It was also found that the ratio of the fur primer to dormant fur primer affects the intensity of reads 1 and 2. As shown in fig. 12A-12B, a higher fur primer to dormant fur primer ratio (e.g., P7: bsP 5) results in a high R1 intensity but a lower R2 intensity, while a lower fur primer to dormant fur primer ratio results in a lower R1 intensity (compared to a higher fur primer to dormant fur primer ratio) but a higher R2 intensity. Thus, in one embodiment, the ratio of the fur primer to the dormant fur primer is selected from the group consisting of 5:1, 4:1, 3:1, 2:1, 1:1 and 1:2, 1:3, 1:4 and 1:5. In a preferred embodiment, the ratio of the fur primer to the dormant fur primer is selected from the group consisting of 2:1, 1:1 and 1:2.

Since the length of the solution phase primer is also shorter, in one embodiment, the length of the dormant fur primer may also be correspondingly shorter. In another embodiment, the dormant fur primer may also be 5bp to 25bp or 7bp to 20bp or 9bp to 13bp. In one embodiment, the dormant fur primer is 9bp, 10bp or 13bp in length. In addition to primers with 3' blocking groups, the use of dormant primers of shorter length not only prevents extension until after cluster formation, but also prevents invasion (i.e., unwanted annealing), which reduces amplification efficiency. As shown in FIG. 13, if the blocked short primer is too long, the read 1 signal intensity decreases while the Tm of the primer increases.

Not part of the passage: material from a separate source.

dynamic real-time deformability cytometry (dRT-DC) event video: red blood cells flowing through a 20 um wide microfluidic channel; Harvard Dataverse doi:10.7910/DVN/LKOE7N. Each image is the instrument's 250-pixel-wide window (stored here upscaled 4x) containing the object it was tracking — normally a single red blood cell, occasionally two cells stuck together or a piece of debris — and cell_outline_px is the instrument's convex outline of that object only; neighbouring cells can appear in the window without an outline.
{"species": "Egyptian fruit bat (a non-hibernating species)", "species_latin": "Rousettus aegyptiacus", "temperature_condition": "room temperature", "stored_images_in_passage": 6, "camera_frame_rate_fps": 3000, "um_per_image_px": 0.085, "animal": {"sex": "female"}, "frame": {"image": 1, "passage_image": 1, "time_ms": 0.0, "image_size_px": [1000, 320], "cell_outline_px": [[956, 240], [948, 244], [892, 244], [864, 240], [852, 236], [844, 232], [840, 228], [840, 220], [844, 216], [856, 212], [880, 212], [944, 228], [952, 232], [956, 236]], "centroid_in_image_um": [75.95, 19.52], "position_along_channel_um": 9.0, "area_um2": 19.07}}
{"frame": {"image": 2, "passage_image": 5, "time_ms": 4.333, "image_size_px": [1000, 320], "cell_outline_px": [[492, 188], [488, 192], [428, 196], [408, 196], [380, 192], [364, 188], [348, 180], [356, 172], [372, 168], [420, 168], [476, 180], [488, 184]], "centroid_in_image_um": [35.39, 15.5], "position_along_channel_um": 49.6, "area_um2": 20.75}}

In another embodiment, the dormant fur primer may comprise or consist of a nucleic acid sequence selected from the group consisting of SEQ ID NO. 9, 10 or 11, or a variant thereof. The primer may also be blocked at the 3 'end (i.e., a 3' blocking group), where the blocking prevents primer extension until the blocking is removed.

In yet another aspect of the disclosure, a resynthesized primer is provided comprising a nucleic acid sequence selected from SEQ ID NO. 9, 10 or 11 or variants thereof, and wherein the primer comprises a 3' blocking group that prevents primer extension until the blocking group is removed. "resynthesis" refers to a primer that is capable of synthesizing the reverse strand or the complementary strand after a first sequencing read (i.e., read 1). Resynthesis primers are also referred to herein as dormant fur primers, and these terms are used interchangeably.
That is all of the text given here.